**Text passage**
————

About the attention mask for TNP-A

Thanks for your awesome work and codes!

I notice that the constructed attention mask allows each fake target point attends to preceding real target points in

Line 54 in 73df922

    
           mask[num_all:, num_ctx:num_all].triu_(diagonal=0) # each fake target point attends to preceeding real target points

I am confused about if it is correct to use real target points' info (label) when testing the model on the meta-valid/test set. Did I miss something?

Thanks a lot for your reply

Hi, this corresponds to the autoregressive model, where we factorize the joint distribution of p(y_1:N | x_1:N, C) as p(y_1:N | x_1:N, C) = p(y_1 | x_1, C)p(y_2 | x_2, x_1, y_1, C) ... p(y_N | x_N, x_1:N-1, y_1:N-1, C) --> we condition on both the context and the preceding target points when making predictions for a target point

The practice of conditioning on the ground-truth information of previous tokens is often referred to as teacher-forcing in autoregressive models. Note that this is only applicable for evaluating the likelihood of a target sequence. During generation, we have to generate the tokens one by one as we don't know the entire sequence beforehand

Hi, this corresponds to the autoregressive model, where we factorize the joint distribution of p(y_1:N | x_1:N, C) as p(y_1:N | x_1:N, C) = p(y_1 | x_1, C)p(y_2 | x_2, x_1, y_1, C) ... p(y_N | x_N, x_1:N-1, y_1:N-1, C) --> we condition on both the context and the preceding target points when making predictions for a target point

Thank you very much for your reply. Conditioning on the real target point is reasonable for autoregressive models during training, but I am a little confused about whether it should still condition on the real target point for the test. When testing the model, should we condition on the preceding predicted target point or condition on the preceding real target point?

————

**Material provided**
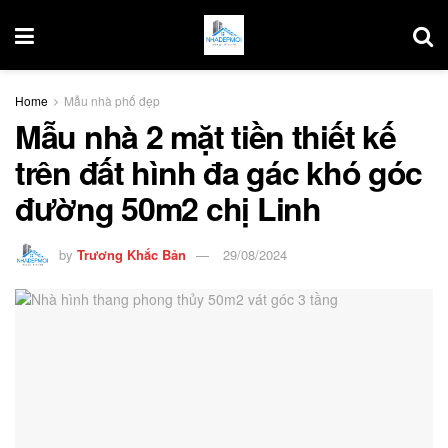
Home
Mẫu nhà phố đẹp
Mẫu nhà 2 mặt tiền thiết kế
trên đất hình đa gác khó góc
đường 50m2 chị Linh
by
Trương Khắc Bản
29/08/2024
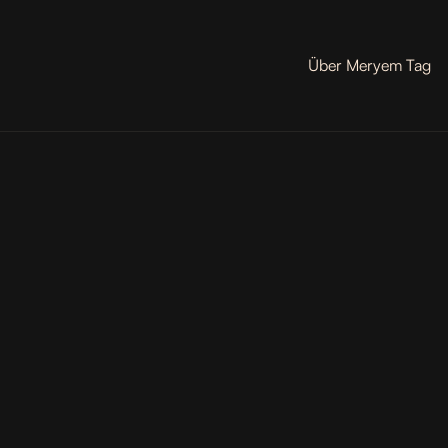
Über Meryem Tag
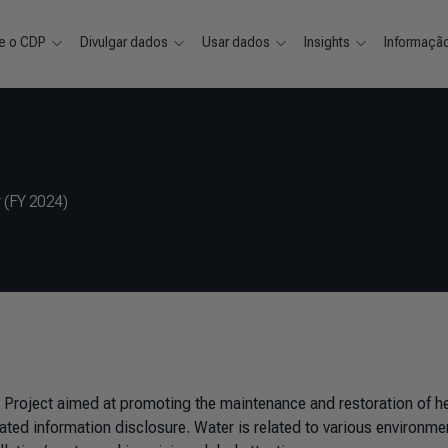
e o CDP
Divulgar dados
Usar dados
Insights
Informaçã
r (FY 2024)
r Project aimed at promoting the maintenance and restoration of h
ated information disclosure. Water is related to various environme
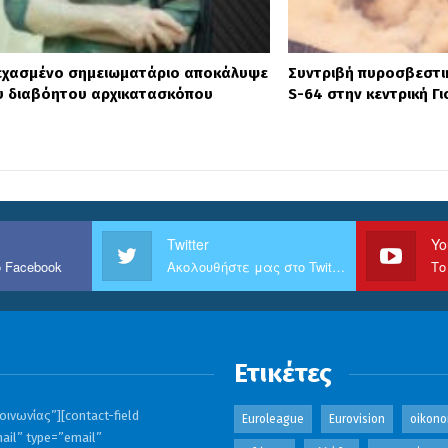
εχασμένο σημειωματάριο αποκάλυψε
Συντριβή πυροσβεστικ
ου διαβόητου αρχικατασκόπου
S-64 στην κεντρική Γ
Twitter
Yo
 Facebook
Ακολουθήστε μας στο Twitter
Το
Ετικέτες
ινωνίας”][contact-field
Euroleague
Eurovision
oikono
ail” type=”email”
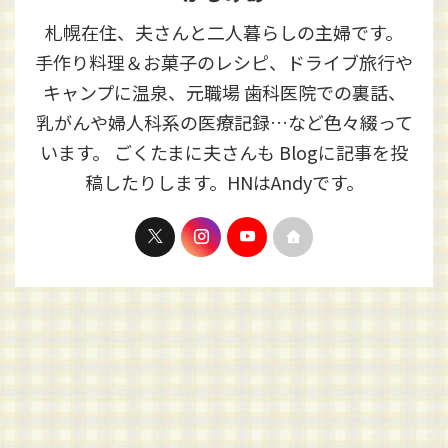
札幌在住、夫さんと二人暮らしの主婦です。
手作り料理＆お菓子のレシピ、ドライブ旅行や
キャンプに温泉、元職場 歯科医院での裏話、
乳がんや婦人科系の医療記録…など色々綴って
います。 ごくたまに夫さんも Blogに記事を投
稿したりします。HNはAndyです。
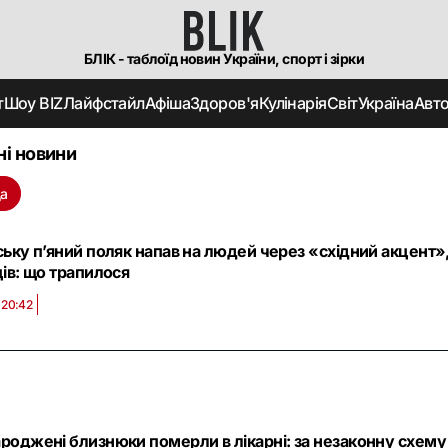
БЛІК - таблоїд новин України, спорт і зірки
т
Шоу BIZ
Лайфстайл
Афіша
Здоров'я
Кулінарія
Світ
Україна
Авт
ні новини
а
ську п’яний поляк напав на людей через «східний акцент»
ців: що трапилося
 20:42
роджені близнюки померли в лікарні: за незаконну схему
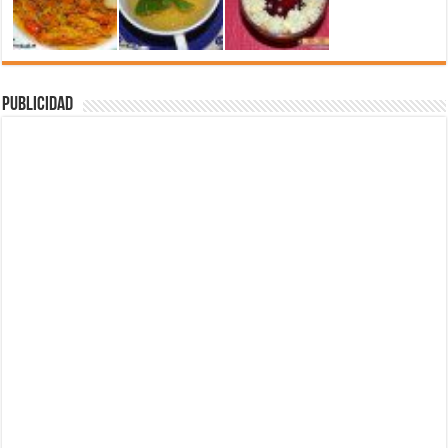
Publicidad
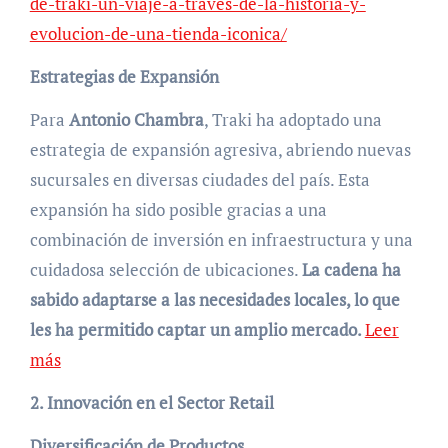
de-traki-un-viaje-a-traves-de-la-historia-y-
evolucion-de-una-tienda-iconica/
Estrategias de Expansión
Para
Antonio Chambra
, Traki ha adoptado una
estrategia de expansión agresiva, abriendo nuevas
sucursales en diversas ciudades del país. Esta
expansión ha sido posible gracias a una
combinación de inversión en infraestructura y una
cuidadosa selección de ubicaciones.
La cadena ha
sabido adaptarse a las necesidades locales, lo que
les ha permitido captar un amplio mercado.
Leer
más
2. Innovación en el Sector Retail
Diversificación de Productos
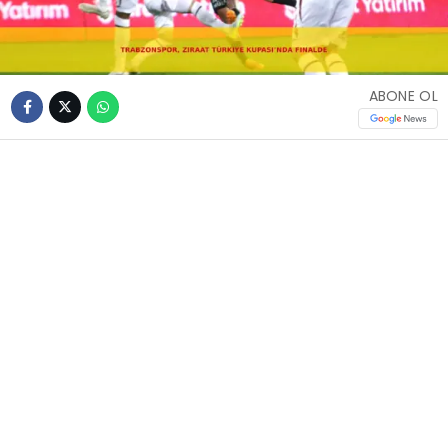
ABONE OL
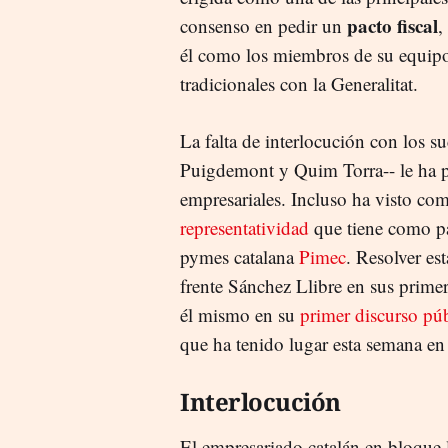
pacto fiscal
consenso en pedir un
,
él como los miembros de su equipo
tradicionales con la Generalitat.
La falta de interlocución con los s
Puigdemont y Quim Torra-- le ha pa
empresariales. Incluso ha visto com
representatividad
que tiene como pa
pymes catalana
Pimec
. Resolver est
frente Sánchez Llibre en sus primer
él mismo en su
primer discurso pú
que ha tenido lugar esta semana en
Interlocución
El empresariado catalán en bloque 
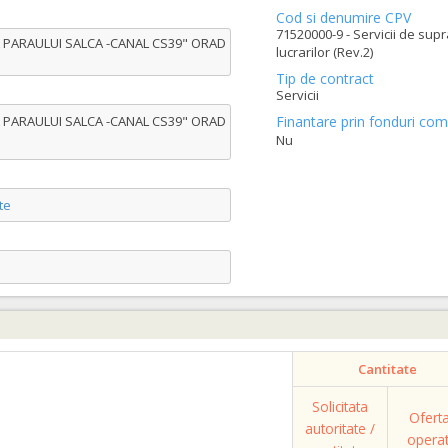
Cod si denumire CPV
71520000-9 - Servicii de sup
AREA PARAULUI SALCA -CANAL CS39" ORAD
lucrarilor (Rev.2)
Tip de contract
Servicii
AREA PARAULUI SALCA -CANAL CS39" ORAD
Finantare prin fonduri com
Nu
te
Cantitate
Solicitata
Ofert
autoritate /
opera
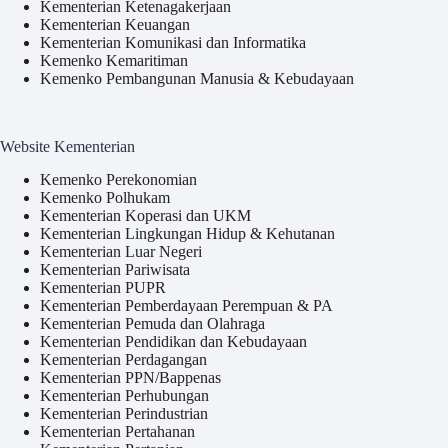
Kementerian Ketenagakerjaan
Kementerian Keuangan
Kementerian Komunikasi dan Informatika
Kemenko Kemaritiman
Kemenko Pembangunan Manusia & Kebudayaan
Website Kementerian
Kemenko Perekonomian
Kemenko Polhukam
Kementerian Koperasi dan UKM
Kementerian Lingkungan Hidup & Kehutanan
Kementerian Luar Negeri
Kementerian Pariwisata
Kementerian PUPR
Kementerian Pemberdayaan Perempuan & PA
Kementerian Pemuda dan Olahraga
Kementerian Pendidikan dan Kebudayaan
Kementerian Perdagangan
Kementerian PPN/Bappenas
Kementerian Perhubungan
Kementerian Perindustrian
Kementerian Pertahanan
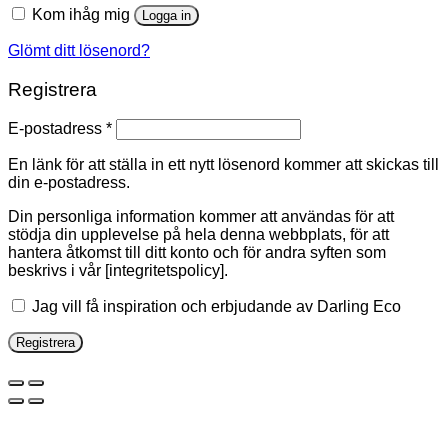
Kom ihåg mig
Logga in
Glömt ditt lösenord?
Registrera
E-postadress
*
En länk för att ställa in ett nytt lösenord kommer att skickas till
din e-postadress.
Din personliga information kommer att användas för att
stödja din upplevelse på hela denna webbplats, för att
hantera åtkomst till ditt konto och för andra syften som
beskrivs i vår [integritetspolicy].
Jag vill få inspiration och erbjudande av Darling Eco
Registrera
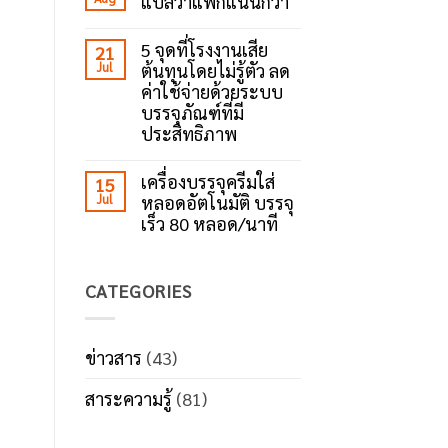
แปลว่าแพ็กแน่นกว่า
เครื่อง
ข้อดี
No
ปิด
ของ
Comments
เทป
เครื่อง
5 จุดที่โรงงานเสีย
21
on
กาว?
ปิด
Jul
ต้นทุนโดยไม่รู้ตัว ลด
ใช้
เทป
เทป
ค่าใช้จ่ายด้วยระบบ
กาว
เยอะ
ตัว
บรรจุภัณฑ์ที่มี
ไม่
ช่วย
ได้
ประสิทธิภาพ
เพิ่ม
แปล
ประสิทธิภาพ
No
ว่า
งาน
Comments
แพ็ก
เครื่องบรรจุครีมใส่
แพ็ก
15
on
แน่น
Jul
หลอดอัตโนมัติ บรรจุ
5
กว่า
จุด
เร็ว 80 หลอด/นาที
ที่
โรงงาน
No
เสีย
Comments
ต้นทุน
on
CATEGORIES
โดย
เครื่อง
ไม่รู้
บรรจุ
ตัว
ครีม
ลด
ใส่
ค่า
หลอด
ข่าวสาร
(43)
ใช้
อัตโนมัติ
จ่าย
บรรจุ
สาระความรู้
(81)
ด้วย
เร็ว
ระบบ
80
บรรจุ
หลอด/
ภัณฑ์
นาที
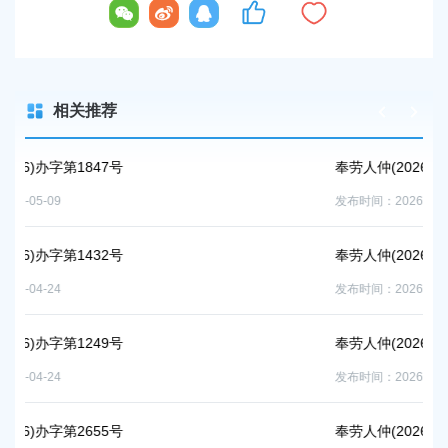
相关推荐
奉劳人仲(2026)办字第1326号
发布时间：2026-04-30
奉劳人仲(2026)办字第1704号
发布时间：2026-05-09
奉劳人仲(2026)办字第1431号
发布时间：2026-04-30
奉劳人仲(2026)办字第2296号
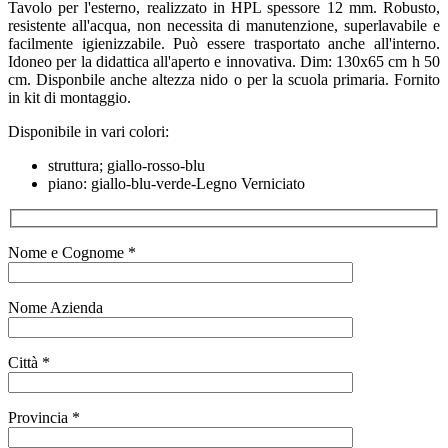
Tavolo per l'esterno, realizzato in HPL spessore 12 mm. Robusto,
resistente all'acqua, non necessita di manutenzione, superlavabile e
facilmente igienizzabile. Può essere trasportato anche all'interno.
Idoneo per la didattica all'aperto e innovativa. Dim: 130x65 cm h 50
cm. Disponbile anche altezza nido o per la scuola primaria. Fornito
in kit di montaggio.
Disponibile in vari colori:
struttura; giallo-rosso-blu
piano: giallo-blu-verde-Legno Verniciato
Nome e Cognome *
Nome Azienda
Città *
Provincia *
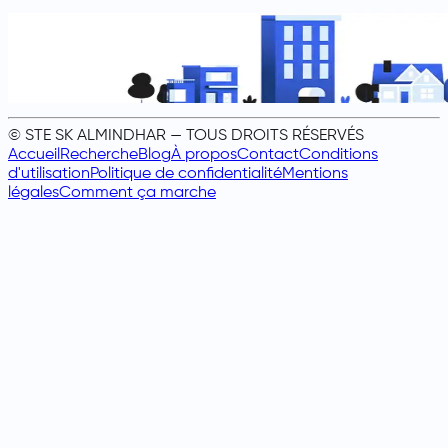
© STE SK ALMINDHAR — TOUS DROITS RÉSERVÉS
Accueil
Recherche
Blog
À propos
Contact
Conditions
d'utilisation
Politique de confidentialité
Mentions
légales
Comment ça marche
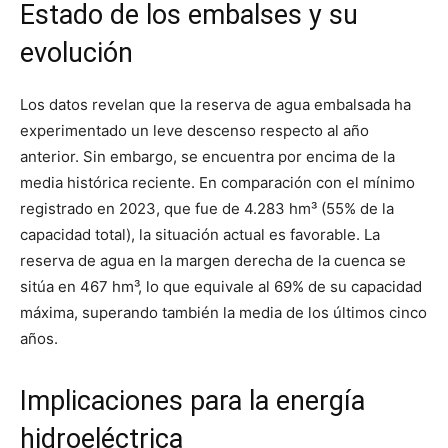
Estado de los embalses y su
evolución
Los datos revelan que la reserva de agua embalsada ha
experimentado un leve descenso respecto al año
anterior. Sin embargo, se encuentra por encima de la
media histórica reciente. En comparación con el mínimo
registrado en 2023, que fue de 4.283 hm³ (55% de la
capacidad total), la situación actual es favorable. La
reserva de agua en la margen derecha de la cuenca se
sitúa en 467 hm³, lo que equivale al 69% de su capacidad
máxima, superando también la media de los últimos cinco
años.
Implicaciones para la energía
hidroeléctrica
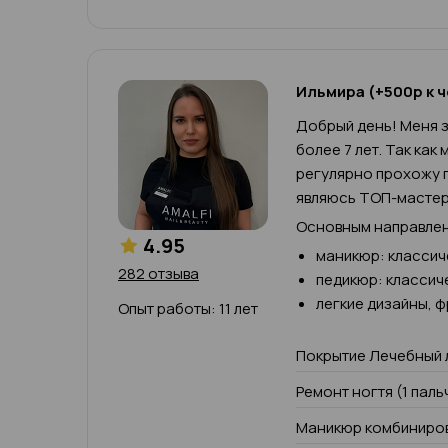
Ильмира (+500р к ч
Добрый день! Меня з
более 7 лет. Так как
регулярно прохожу п
являюсь ТОП-мастер
Основным направлен
4.95
маникюр: классич
282 отзыва
педикюр: классич
легкие дизайны, 
Опыт работы: 11 лет
Покрытие Лечебный 
Ремонт ногтя (1 паль
Маникюр комбиниров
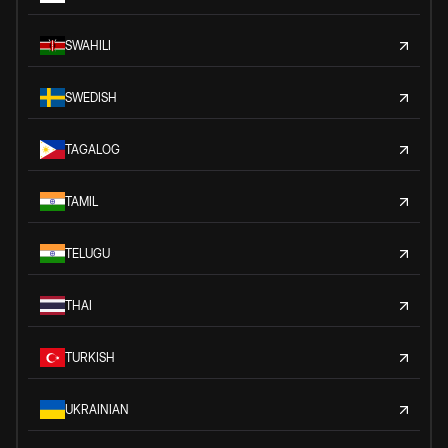
SWAHILI
SWEDISH
TAGALOG
TAMIL
TELUGU
THAI
TURKISH
UKRAINIAN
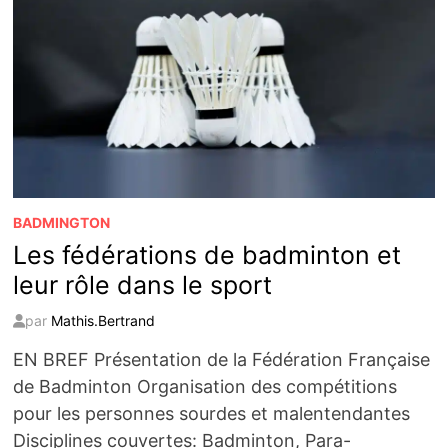
BADMINGTON
Les fédérations de badminton et
leur rôle dans le sport
par
Mathis.Bertrand
EN BREF Présentation de la Fédération Française
de Badminton Organisation des compétitions
pour les personnes sourdes et malentendantes
Disciplines couvertes: Badminton, Para-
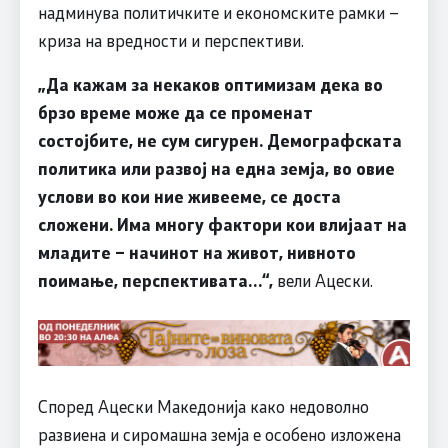
надминува политичките и економските рамки –
криза на вредности и перспективи.
„Да кажам за некаков оптимизам дека во
брзо време може да се променат
состојбите, не сум сигурен. Демографската
политика или развој на една земја, во овие
услови во кои ние живееме, се доста
сложени. Има многу фактори кои влијаат на
младите – начинот на живот, нивното
поимање, перспективата…“,
вели Ацески.
Според Ацески Македонија како недоволно
развиена и сиромашна земја е особено изложена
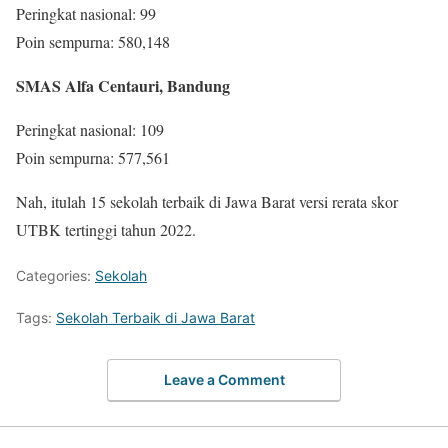
Peringkat nasional: 99
Poin sempurna: 580,148
SMAS Alfa Centauri, Bandung
Peringkat nasional: 109
Poin sempurna: 577,561
Nah, itulah 15 sekolah terbaik di Jawa Barat versi rerata skor
UTBK tertinggi tahun 2022.
Categories:
Sekolah
Tags:
Sekolah Terbaik di Jawa Barat
Leave a Comment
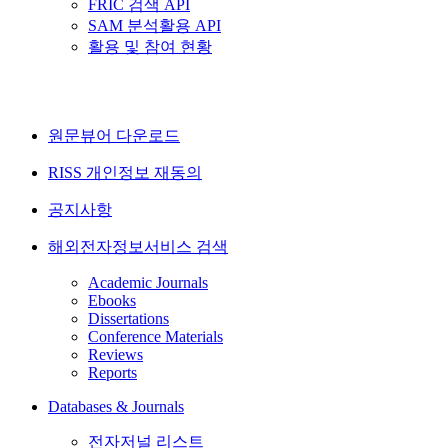
FRIC 검색 API
SAM 분석활용 API
활용 및 참여 현황
원문뷰어 다운로드
RISS 개인정보 재동의
공지사항
해외전자정보서비스 검색
Academic Journals
Ebooks
Dissertations
Conference Materials
Reviews
Reports
Databases & Journals
전자저널 리스트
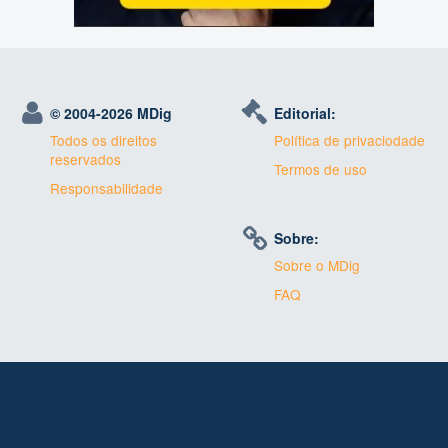
© 2004-
2026 MDig
Editorial:
Todos os direitos
Política de privaciodade
reservados
Termos de uso
Responsabilidade
Sobre:
Sobre o MDig
FAQ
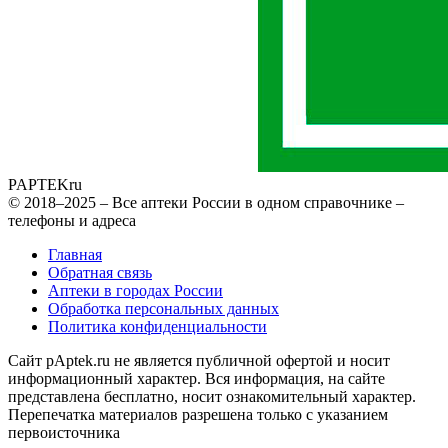
PAPTEK
ru
© 2018–2025 – Все аптеки России в одном справочнике –
телефоны и адреса
Главная
Обратная связь
Аптеки в городах России
Обработка персональных данных
Политика конфиденциальности
Сайт pAptek.ru не является публичной офертой и носит
информационный характер. Вся информация, на сайте
представлена бесплатно, носит ознакомительный характер.
Перепечатка материалов разрешена только с указанием
первоисточника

————

**Task list**
1. List every factor that the thread on the TNP-A attention mask writes out explicitly in its factorization of p(y_1:N | x_1:N, C).
2. Go on with the thread about the TNP-A attention mask, starting right after its last message.

**Set of answers**
1.
p(y_1 | x_1, C)
p(y_2 | x_2, x_1, y_1, C)
p(y_N | x_N, x_1:N-1, y_1:N-1, C)

2.
during testing, if you want to evaluate the likelihood of a sequence, you can condition on the preceding real target points, because you know the entire sequence beforehand, and you just want to see if this sequence is likely under the model

if you want to evaluate the accuracy, however, it becomes a prediction task, which means you only know the x's and not the y's, the model must condition of the preceding predicted target points, as the real points are unknown

I get it. Thank you very much.